I was blessed with the opportunity to start in a 2-year rotational development program with Pfizer. I will perform three eight-month rotations throughout the site, working as a process engineer in vastly different areas. With this, I will be able to learn what it means to be an engineer in the manufacturing of drug products, both in upstream and downstream processes. Learning where my skills will fit best as well as how the site works together as a whole, serving as one of the largest pharmaceutical manufacturing locations. My first rotation is in injectable inspection. My job is very dynamic, working with a team of engineers and inspectors to inspect every vial and ampoule of product. We are constantly working on ways to become more efficient and increase the amount of product delivered to patients. 
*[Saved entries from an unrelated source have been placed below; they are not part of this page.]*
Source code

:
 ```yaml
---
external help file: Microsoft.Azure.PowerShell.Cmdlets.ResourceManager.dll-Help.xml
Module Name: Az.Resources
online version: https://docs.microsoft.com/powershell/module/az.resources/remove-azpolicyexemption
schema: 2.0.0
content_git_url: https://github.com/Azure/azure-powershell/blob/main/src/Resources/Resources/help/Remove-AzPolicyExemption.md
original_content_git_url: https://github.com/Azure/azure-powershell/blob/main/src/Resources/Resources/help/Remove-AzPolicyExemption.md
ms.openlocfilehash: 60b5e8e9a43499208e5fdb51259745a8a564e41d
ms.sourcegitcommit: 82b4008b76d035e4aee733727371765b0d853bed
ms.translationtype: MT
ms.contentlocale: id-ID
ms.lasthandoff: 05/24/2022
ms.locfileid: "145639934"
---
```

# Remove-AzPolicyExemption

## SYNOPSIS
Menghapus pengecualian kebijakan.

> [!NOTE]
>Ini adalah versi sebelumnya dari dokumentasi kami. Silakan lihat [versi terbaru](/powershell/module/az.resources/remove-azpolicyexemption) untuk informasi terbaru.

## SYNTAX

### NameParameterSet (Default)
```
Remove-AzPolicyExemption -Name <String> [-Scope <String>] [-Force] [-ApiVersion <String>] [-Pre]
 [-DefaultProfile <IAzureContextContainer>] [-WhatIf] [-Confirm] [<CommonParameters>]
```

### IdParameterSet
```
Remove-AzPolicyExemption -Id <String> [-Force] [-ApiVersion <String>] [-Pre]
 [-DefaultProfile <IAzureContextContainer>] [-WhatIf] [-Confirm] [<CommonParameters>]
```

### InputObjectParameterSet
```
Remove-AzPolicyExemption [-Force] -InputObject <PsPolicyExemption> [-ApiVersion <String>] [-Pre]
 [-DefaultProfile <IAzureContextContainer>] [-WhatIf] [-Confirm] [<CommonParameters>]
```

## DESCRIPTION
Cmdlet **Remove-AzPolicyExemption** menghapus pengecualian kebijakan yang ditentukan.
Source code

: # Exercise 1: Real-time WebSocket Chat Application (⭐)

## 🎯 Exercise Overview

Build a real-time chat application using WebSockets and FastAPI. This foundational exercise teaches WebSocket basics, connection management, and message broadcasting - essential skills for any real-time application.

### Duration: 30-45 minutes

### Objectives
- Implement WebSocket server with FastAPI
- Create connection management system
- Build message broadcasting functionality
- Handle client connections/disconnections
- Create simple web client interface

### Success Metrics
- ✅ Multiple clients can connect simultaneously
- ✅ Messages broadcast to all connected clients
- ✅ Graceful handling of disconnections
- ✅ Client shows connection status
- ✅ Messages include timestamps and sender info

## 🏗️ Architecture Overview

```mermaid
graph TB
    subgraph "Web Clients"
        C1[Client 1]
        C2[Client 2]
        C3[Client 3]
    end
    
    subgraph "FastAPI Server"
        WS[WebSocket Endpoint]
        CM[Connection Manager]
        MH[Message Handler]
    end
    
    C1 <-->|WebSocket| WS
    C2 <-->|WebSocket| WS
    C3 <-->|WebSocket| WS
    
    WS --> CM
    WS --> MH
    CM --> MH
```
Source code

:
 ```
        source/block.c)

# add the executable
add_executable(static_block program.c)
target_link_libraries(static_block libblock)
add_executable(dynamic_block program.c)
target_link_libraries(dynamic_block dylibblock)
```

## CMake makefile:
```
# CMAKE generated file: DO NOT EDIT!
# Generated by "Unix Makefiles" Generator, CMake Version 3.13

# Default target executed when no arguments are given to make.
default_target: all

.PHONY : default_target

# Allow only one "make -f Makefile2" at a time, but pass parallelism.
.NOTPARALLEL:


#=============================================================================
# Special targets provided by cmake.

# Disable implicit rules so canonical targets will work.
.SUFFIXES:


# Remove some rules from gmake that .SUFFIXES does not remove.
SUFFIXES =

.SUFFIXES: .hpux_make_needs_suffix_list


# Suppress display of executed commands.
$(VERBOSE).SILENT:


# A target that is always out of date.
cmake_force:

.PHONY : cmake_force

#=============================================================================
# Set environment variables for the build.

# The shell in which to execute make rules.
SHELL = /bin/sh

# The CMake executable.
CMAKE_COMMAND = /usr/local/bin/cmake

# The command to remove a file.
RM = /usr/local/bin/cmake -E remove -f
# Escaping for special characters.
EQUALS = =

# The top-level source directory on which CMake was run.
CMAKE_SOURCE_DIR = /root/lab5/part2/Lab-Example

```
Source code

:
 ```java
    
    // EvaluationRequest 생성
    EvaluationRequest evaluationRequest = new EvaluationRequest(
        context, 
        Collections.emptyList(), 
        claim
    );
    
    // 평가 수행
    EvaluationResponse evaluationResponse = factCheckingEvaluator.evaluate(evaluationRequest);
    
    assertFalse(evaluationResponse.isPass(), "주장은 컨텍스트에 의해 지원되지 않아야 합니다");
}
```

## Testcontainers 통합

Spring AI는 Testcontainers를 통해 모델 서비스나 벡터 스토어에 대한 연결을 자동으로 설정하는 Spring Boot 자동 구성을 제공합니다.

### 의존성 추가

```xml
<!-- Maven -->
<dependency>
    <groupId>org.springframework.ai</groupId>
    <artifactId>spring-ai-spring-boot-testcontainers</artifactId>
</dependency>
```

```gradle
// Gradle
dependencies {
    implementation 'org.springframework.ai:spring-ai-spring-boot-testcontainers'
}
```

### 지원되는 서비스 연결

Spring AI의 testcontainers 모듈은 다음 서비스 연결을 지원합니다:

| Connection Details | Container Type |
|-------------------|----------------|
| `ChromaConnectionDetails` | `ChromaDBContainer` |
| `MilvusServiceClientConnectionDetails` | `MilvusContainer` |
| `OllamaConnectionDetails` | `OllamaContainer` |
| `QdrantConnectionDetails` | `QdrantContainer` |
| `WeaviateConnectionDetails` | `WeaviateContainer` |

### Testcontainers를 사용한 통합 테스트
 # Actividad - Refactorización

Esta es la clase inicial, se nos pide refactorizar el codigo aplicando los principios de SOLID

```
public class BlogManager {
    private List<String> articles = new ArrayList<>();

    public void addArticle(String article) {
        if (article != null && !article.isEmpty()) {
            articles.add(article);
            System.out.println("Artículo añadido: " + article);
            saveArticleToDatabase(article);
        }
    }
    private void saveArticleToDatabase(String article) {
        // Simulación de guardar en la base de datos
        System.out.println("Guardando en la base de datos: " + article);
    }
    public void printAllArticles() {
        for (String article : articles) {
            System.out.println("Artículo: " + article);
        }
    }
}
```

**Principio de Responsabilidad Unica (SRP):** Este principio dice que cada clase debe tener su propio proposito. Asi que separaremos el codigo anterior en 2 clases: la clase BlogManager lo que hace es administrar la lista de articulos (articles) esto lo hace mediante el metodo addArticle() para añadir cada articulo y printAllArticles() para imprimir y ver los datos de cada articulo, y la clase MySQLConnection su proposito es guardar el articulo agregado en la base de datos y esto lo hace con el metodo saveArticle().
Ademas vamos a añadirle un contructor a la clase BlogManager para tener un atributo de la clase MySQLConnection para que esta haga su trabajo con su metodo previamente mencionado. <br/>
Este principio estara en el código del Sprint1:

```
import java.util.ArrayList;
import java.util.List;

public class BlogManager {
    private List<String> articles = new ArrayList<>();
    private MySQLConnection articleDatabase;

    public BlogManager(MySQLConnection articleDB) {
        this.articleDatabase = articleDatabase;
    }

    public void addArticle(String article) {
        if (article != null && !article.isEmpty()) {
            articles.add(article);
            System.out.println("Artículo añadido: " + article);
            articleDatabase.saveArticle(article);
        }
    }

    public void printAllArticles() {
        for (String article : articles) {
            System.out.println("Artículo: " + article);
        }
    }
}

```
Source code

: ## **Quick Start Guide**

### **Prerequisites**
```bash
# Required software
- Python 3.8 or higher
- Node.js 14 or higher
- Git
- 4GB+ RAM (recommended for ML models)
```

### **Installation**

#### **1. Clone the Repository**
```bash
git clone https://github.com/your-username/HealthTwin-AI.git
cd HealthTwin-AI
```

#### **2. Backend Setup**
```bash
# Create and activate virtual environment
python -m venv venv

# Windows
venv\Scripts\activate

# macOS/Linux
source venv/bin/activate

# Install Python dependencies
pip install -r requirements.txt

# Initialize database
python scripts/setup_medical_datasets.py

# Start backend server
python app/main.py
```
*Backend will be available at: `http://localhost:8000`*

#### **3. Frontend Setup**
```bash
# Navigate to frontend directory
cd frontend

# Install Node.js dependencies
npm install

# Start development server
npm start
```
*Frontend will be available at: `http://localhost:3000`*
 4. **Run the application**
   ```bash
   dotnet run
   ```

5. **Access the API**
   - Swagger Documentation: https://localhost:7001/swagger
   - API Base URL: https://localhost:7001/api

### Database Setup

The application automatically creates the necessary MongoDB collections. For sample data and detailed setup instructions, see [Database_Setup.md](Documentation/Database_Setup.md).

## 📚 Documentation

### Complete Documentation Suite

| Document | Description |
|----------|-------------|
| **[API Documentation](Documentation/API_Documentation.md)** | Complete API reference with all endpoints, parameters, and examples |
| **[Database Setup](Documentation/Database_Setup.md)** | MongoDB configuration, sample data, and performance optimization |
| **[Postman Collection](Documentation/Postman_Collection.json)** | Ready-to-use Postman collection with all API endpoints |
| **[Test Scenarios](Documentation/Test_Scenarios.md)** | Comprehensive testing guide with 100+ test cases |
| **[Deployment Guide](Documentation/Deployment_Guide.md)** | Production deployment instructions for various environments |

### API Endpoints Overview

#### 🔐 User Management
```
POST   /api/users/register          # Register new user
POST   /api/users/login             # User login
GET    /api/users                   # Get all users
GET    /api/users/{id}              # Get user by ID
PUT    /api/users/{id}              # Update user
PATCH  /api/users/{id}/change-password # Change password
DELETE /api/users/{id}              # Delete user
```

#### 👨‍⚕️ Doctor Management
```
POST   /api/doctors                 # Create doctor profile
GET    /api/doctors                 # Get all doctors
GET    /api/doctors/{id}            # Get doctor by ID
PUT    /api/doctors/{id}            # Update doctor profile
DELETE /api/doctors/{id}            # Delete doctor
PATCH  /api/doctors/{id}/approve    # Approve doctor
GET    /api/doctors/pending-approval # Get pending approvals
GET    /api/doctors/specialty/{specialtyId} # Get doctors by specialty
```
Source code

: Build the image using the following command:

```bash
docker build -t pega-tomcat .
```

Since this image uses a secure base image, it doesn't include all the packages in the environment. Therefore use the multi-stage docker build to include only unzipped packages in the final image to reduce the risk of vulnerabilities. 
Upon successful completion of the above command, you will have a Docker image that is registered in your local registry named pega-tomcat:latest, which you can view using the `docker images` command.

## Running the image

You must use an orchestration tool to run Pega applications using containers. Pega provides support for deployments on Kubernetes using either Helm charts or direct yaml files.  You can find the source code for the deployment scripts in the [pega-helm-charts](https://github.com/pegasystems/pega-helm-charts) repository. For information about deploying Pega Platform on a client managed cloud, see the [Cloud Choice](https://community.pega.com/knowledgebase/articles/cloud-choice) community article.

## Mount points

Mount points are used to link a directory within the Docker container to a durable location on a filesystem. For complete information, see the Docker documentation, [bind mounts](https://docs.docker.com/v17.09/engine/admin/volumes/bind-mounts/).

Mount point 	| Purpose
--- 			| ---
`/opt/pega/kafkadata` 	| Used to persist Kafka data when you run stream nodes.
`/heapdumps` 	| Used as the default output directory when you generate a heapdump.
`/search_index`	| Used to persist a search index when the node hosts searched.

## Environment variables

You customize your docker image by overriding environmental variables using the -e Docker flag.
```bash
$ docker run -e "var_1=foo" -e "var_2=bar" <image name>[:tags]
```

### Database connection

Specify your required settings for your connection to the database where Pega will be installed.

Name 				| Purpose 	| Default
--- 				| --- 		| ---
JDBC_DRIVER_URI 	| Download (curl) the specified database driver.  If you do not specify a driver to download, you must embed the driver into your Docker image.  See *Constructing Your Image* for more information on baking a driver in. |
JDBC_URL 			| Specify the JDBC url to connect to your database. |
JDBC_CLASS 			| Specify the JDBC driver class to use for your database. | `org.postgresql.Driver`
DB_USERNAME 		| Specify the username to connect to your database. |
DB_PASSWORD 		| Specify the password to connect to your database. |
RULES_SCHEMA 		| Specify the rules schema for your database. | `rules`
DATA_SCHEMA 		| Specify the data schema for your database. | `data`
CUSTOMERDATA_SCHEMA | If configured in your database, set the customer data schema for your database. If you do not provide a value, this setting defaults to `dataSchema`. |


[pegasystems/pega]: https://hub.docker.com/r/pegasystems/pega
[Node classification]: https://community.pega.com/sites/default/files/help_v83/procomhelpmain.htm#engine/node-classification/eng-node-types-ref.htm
What is the most rewarding and the most challenging part of your job?

The most rewarding part of my job is knowing how valuable every single role within Pfizer is. Every single person plays a part in creating, making, packaging, inspecting, and delivering life-saving products to patients around the world. The most challenging part of the job is how much there is to learn on what goes into the process, while meeting or exceeding the highest safety and quality standards throughout the process. But it is an exceptionally supportive environment; everyone works together and is always willing to help wherever possible. 

What activities, resources, or people helped you prepare for your career?

The amount of resources available at WMU to help you prepare for your career are abounding. So many faculty and staff members are available to answer questions and provide guidance. Take advantage of all that is offered! Take the initiative to reach out for support and advice, even if you feel you might not need it; you never know what you might learn. These willing sources of knowledge and experiences won't know how to support you or answer your questions unless you ask. Get involved with something you're passionate about. Maintain the mindset of being able to learn from everything no matter what you're doing. Take a holistic approach to your career development. At Western, I learned so many valuable life skills, such as how to approach a problem, how to learn from others, how to connect and form meaningful relationships, how to just enjoy each and every day. Make the most of every opportunity that you encounter or think of. With these skills, I am able to adapt rapidly to any role or position in my career. 

What advice do you have for students looking for their career after college? 

There is more to life than a career. Don't lose sight of that. Figure out how you want your career to tie in to the goals you have for life, and then go from there. There's a reason people who show they're passionate to be there during interviews are much more likely to get hired.